JPS5832730B2 - Composition for releasing water vapor for electron tubes - Google Patents

Description

DETAILED DESCRIPTION OF THE INVENTION The present invention relates to a water vapor emitting composition for an electron tube.

During electron tube fabrication, the electrode assembly and blue body are heated to high temperatures to degas internal components and surfaces.

This degassing or firing process is performed while the electron tube is evacuated.

After modification and activation of the electron tube cathode, it is disconnected from the pump system, sealed, and activated to enable the getter device within the electron tube to sorb residual gas during operation of the electron tube.

However, some of these later steps may also be performed in a slightly different order.

It is known that during and after tube processing, certain types of residual gas atmospheres can later affect the properties of the tube.

For example, as described in U.S. Pat.

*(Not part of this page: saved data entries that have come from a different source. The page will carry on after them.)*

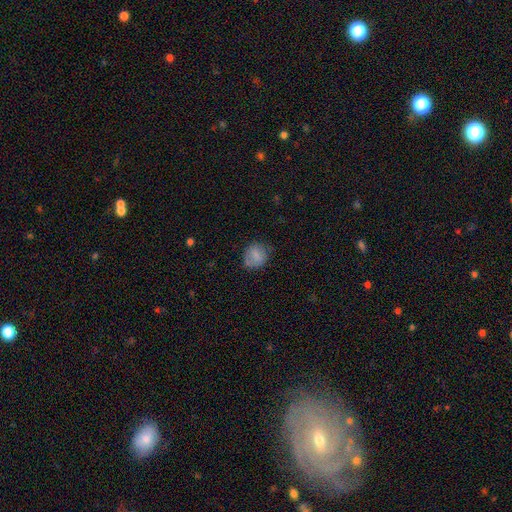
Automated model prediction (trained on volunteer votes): smooth 77%, featured or disk 14%, star or artifact 9%. Down the decision tree: how rounded — round (71%); merging — none (68%).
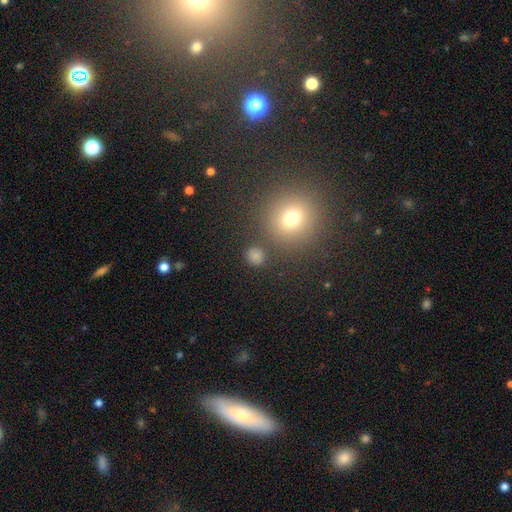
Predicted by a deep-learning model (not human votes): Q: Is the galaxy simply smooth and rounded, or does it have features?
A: smooth — 79%.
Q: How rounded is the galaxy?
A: round — 87%.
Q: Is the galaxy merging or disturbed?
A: none — 84%.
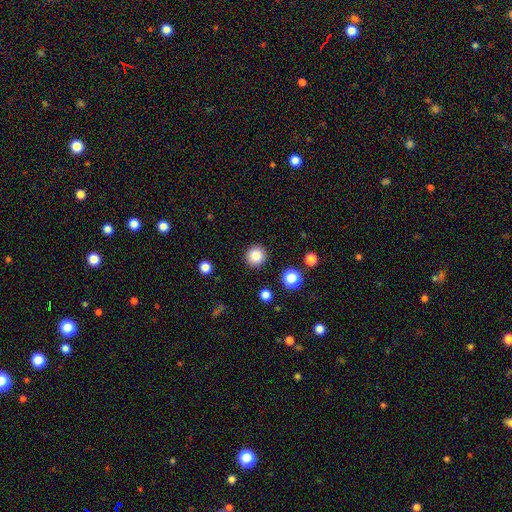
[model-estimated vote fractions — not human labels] Smooth or featured? smooth (84%)
How rounded? round (95%)
Merging? none (91%)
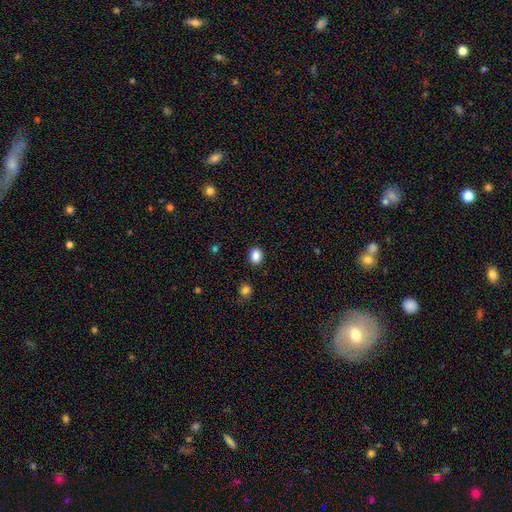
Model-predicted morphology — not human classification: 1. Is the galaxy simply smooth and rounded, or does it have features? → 87% smooth, 9% star or artifact, 4% featured or disk.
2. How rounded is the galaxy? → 52% in between, 47% round, 1% cigar-shaped.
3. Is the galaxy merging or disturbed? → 89% none, 7% minor disturbance, 2% major disturbance, 2% merger.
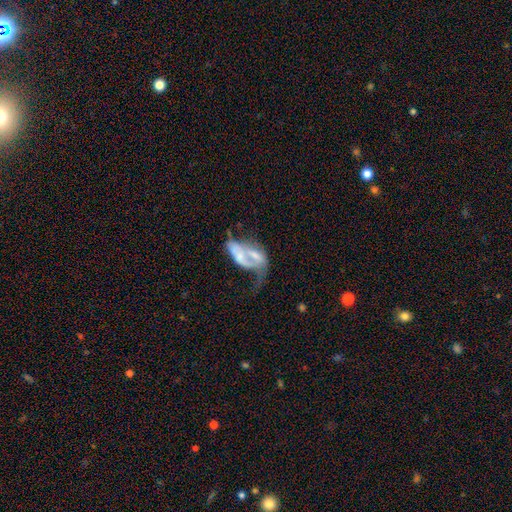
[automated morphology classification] Smooth or featured: featured or disk — 54% (smooth — 38%)
Edge-on disk: no — 94% (yes — 6%)
Bar: no — 71% (weak — 19%)
Spiral arms: no — 72% (yes — 28%)
Bulge size: none — 33% (small — 29%)
Merging: merger — 46% (major disturbance — 33%)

No. 3,589,791, it has been found that when water vapor is introduced into an electron tube during fabrication or processing, it has a beneficial effect on tube life and performance.

It has also been reported that the introduction of water improves the emission characteristics of the tube and has a beneficial effect on the stale cathode.

The reason for this is not fully understood, but it is believed that the water vapor is converted to methane gas or other hydrocarbons, which has a beneficial effect.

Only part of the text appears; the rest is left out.